The first agreement in Canada between a provincial medical association and the Canadian Medical Association (MD Financial) expanded the offerings of insurance products and services (not just group insurance plans but also individual products) in 2005 to member physicians and their families. These may be accessed through AMA's ADIUM Insurance Services Inc. or through MD Financial. 

The March 31, 2006 financial reopener in the eight-year trilateral master agreement, April 1, 2003 to March 31, 2011, between the AMA, Alberta Health and Wellness and Alberta Regional Health Authorities, brought into existence several new programs to ultimately address patient needs and access to care: The Retention Benefit Program provides an annual payment based on years of service within the province, encouraging retention of physicans; the Business Costs Program provides a premium on selected services provided by physicians in community-based practices that have been impacted by substantial increases in practice costs in a booming economy; and the Rural Remote Northern Program encourages physicians to practice and live in rural and remote communities.

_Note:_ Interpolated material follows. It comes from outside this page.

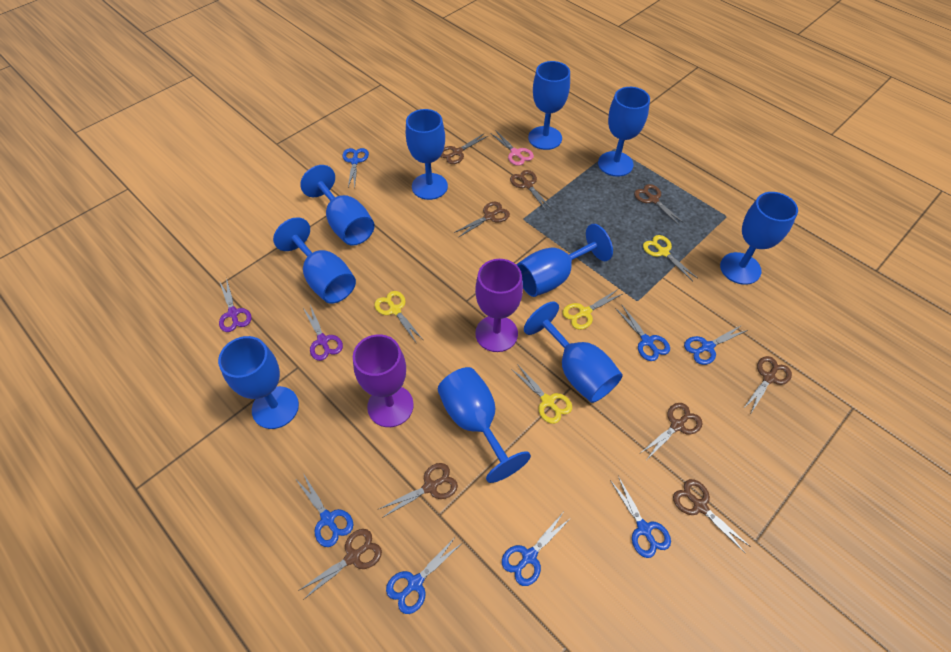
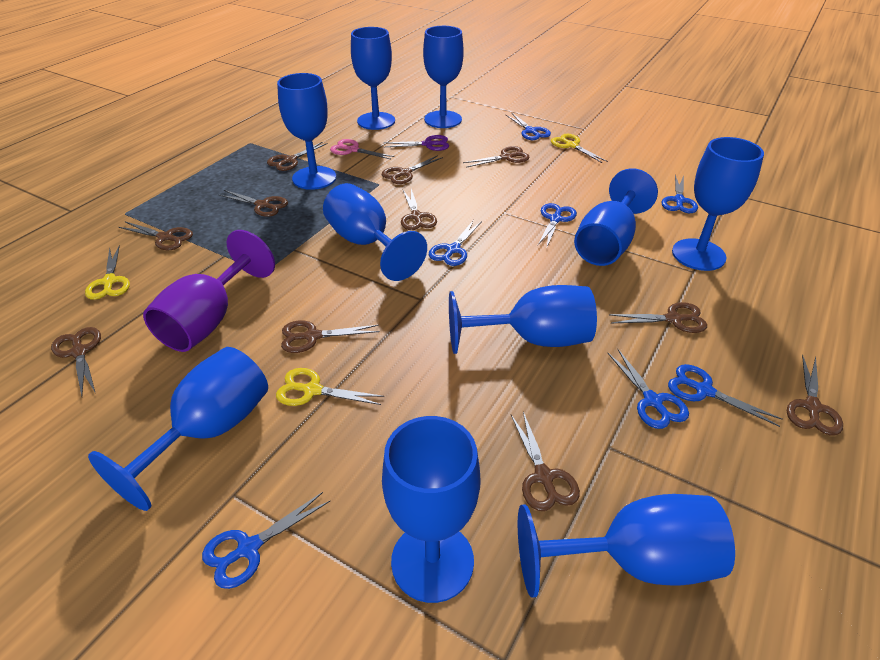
brown scissors: 9 -> 11
purple goblet: 2 -> 1
purple scissors: 2 -> 1
yellow scissors: 4 -> 3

Alberta doctors counsel parents about the dangers of secondhand smoke for children. To assist physician counselling, the AMA provides members with a handout that explains why smoking in vehicles or at home is dangerous to the health of youngsters and what parents can do to minimize the risks.  

The AMA and Alberta Centre for Injury Control and Research (with other health organizations across Alberta) launched Finding Balance -- Prevent A Fall Before It Happens, aimed at preventing seniors' falls. This campaign advances AMA's health promotion/injury prevention focus and its vision of Patients First®.  

 

 


This page was last updated on November 18, 2008.